Mr Obama: Of course. This goes back to the old adage of Churchill—democracy is the worst form of government except for all the alternatives. (Laughter.) It’s messy.
And so could we have designed a far more elegant health-care law? Of course. Would I have greatly preferred a blank canvas in which to design financial regulations post-2008 and consolidated agencies and simplified oversight? Absolutely. But the truth of the matter is, is that we saved the financial system. It continues to be extraordinarily profitable. And essentially, what we did was to provide an additional cushion so that if and when people make bad decisions with large sums of money—which they inevitably do—the risks to the system are reduced.
And on health care, as messy as the whole process has been, here’s what I know—that we have millions of people [insured] who didn’t have insurance before, and health-care inflation is the lowest it’s been in 50 years, for four consecutive years, corresponding to when we passed the law.
So my belief is that if, in fact, we can see a reduction in some of the political temperature around Obamacare or around Dodd-Frank, then it’s an iterative process. We can go back at it and further refine it, learn lessons from things that aren’t working as well, make it simpler, make it better.
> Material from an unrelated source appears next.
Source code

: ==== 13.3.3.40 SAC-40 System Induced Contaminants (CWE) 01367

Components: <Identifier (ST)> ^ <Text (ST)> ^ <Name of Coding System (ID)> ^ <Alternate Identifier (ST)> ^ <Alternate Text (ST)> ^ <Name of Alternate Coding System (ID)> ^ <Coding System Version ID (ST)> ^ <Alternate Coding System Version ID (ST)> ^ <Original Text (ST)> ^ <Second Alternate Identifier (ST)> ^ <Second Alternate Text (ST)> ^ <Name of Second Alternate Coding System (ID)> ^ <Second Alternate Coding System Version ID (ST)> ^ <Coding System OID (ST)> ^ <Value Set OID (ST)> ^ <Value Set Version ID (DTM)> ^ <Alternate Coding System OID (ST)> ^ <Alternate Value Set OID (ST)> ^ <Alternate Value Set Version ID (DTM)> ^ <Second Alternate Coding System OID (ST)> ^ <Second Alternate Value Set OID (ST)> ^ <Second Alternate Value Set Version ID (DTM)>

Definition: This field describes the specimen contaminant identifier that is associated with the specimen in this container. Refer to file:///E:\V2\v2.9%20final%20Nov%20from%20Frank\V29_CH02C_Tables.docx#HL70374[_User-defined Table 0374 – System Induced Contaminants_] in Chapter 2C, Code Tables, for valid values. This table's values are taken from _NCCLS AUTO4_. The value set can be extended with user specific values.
That does require, though, an attitude on the part of Congress, as well as on the part of the business community, that says you don’t just get 100% of what you want.
Do read the whole thing. Does Obama believe what he says? Is this just something he says for public consumption? Obama, according to The Economist “was buoyed by the recent economic numbers and looking towards his legacy…” Funny, everybody else considered the numbers as a disappointing failure to meet expectations. And Obama’s track record as disastrous. So he heralds his role in saving the U.S. economy.
A new study by the Russel Sage Foundation finds that middle-class Americans are poorer today than they were in 1984. 92,001,000 people are no longer in the workforce, an increase of 11,472,000 since he took office.
The Obama administration has added $7 trillion to the National Debt, well, actually — $7,060,259,674,497.51 to be precise— but when the number gets that big I have trouble with all the commas.
In 2012, Obama was heavily criticized for delaying (and hiding) major regulation until after the presidential election. Now it seems he may again be delaying another $34 billion of new regulations until after the election. There are mostly regulatory costs imposed by the EPA. Why am I not surprised?
The most extensive is the EPA’s ground-level ozone standard. That one does not currently have a price tag, but when the rule was vetoed by the White House in 2011, it’s cost was put at $90 billion. Then you have the Department of Energy’s new conservation standards for incandescent lamps, projected to cost$863 million per year and raise consumer prices by 40 to 70 percent. Most of these regulations are also major job killers, but the EPA says they don’t have to pay any attention to that. That does not include the Clean Energy Plan regulations which is expected to cost thousands of jobs and raise the cost of electricity sharply.
Gosh. Back in 2008, presidential candidate Barack Obama called President George W. Bush “unpatriotic” and his policies “irresponsible” for adding $4 trillion to the national debt with the costs of 9/11 and two wars. But that was then and this is now.